Оказалось та парочка, которую я обогнал, была моя училка со своим мужем. Классная Вера Сергеевна решила проверить мои условия проживания. Ученик же бля… один проживает без родителей. Новенький! (почти, что).
А для моральной поддержки муженька — лейтенанта притащила. Ну не посылать же училку. Тем более она действует по своим педагогическим планам. Ещё накапает кому из родственников. Проводил незваных гостей в летницу.
Предложил раздеться, поставил чайник. Вера Сергеевна стеснялась, муж ее здоровенный рыжий лейтенант с интересом осматривался. Я показал, свою комнату, в которой царил идеальный порядок и котофей Тихон. За порядок нас в интернате драли нещадно, поэтому привычка, заправлять постель и расставлять все по линеечке никуда не делась.

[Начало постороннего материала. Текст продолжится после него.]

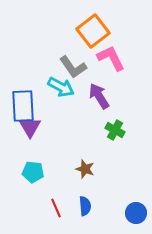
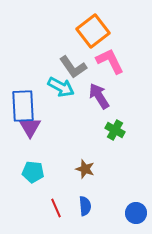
pink L-shape: moved 1 px left, 3 px down
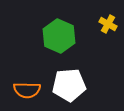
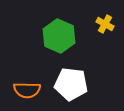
yellow cross: moved 3 px left
white pentagon: moved 2 px right, 1 px up; rotated 12 degrees clockwise
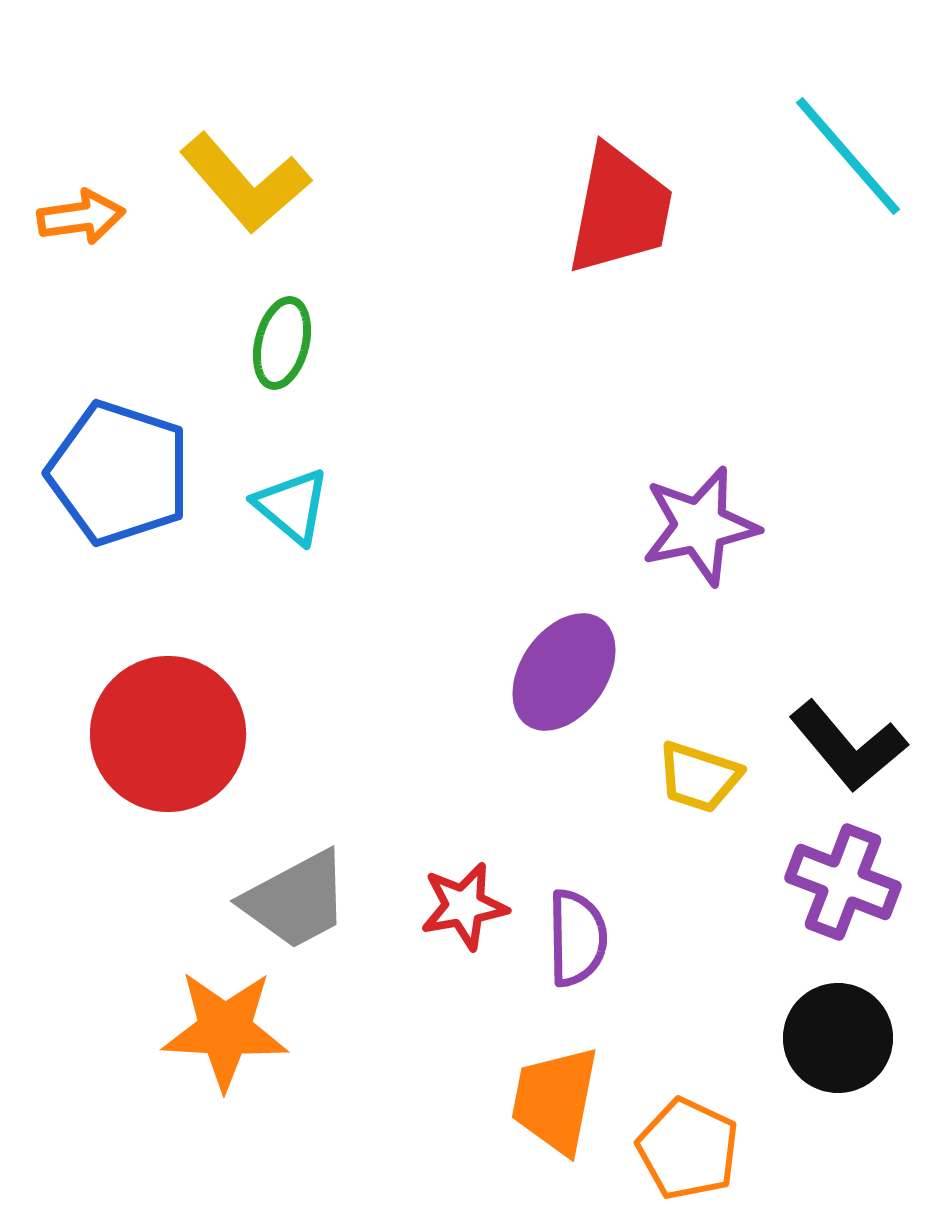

Училка, покивала и восхитившись котом, спросила разрешения взять того на руки. Тишка был котом любвеобильным поэтому включил мурчатор на руках и уткнулся мордой в сиськи училки.
Я заварил свежего чаю, налил в вазочку абрикосового варенья и достал из пакета сушки. Муж Веры Сергеевны оказался, довольно общительным, очень неплохо разбирался в современной музыке, узрев в моей комнате медальки, кубки и грамоты и узнав, что я пловец сознался, что плавать вообще не умеет, но силен в тяжёлой атлетике и уже второй год занимается культуризмом.
Я презентовал ему книжку на английском какого-то известного культуриста с кучей фотографий и рекомендаций. Книжка была мне не нужна, а как попала ко мне я так и не вспомнил. Попили чаю, поболтали. Вера Сергеевна спросила меня, почему я не остался на собрание по самоуправлению, ведь там должны решаться вопросы по проведению новогодних каникул, организации дискотек и помощи отстающим!
— Я Вера Сергеевна, не вижу смысла в балабольстве везде должно быть единоначалие!
— Вот так наш человек! — обмакивая сушку в абрикосовое варенье, одобрил Вадим муж Веры, — толку то от этих собраний?
Тут еще и родители из Ленинграда позвонили. Поговорили со мной минут пять, выяснили, как живу, как питаюсь, оповестили, что готовы отправить мне денежный перевод. Денег у меня было до хрена. Из оставленных дедом. Из скопленных в интернате, заработанные у Оксаны на фотках в рекламе курток. Да и заначка такая ни хреновая. А в Академии батя получает намного меньше, чем на службе, да еще за съем квартиры платят.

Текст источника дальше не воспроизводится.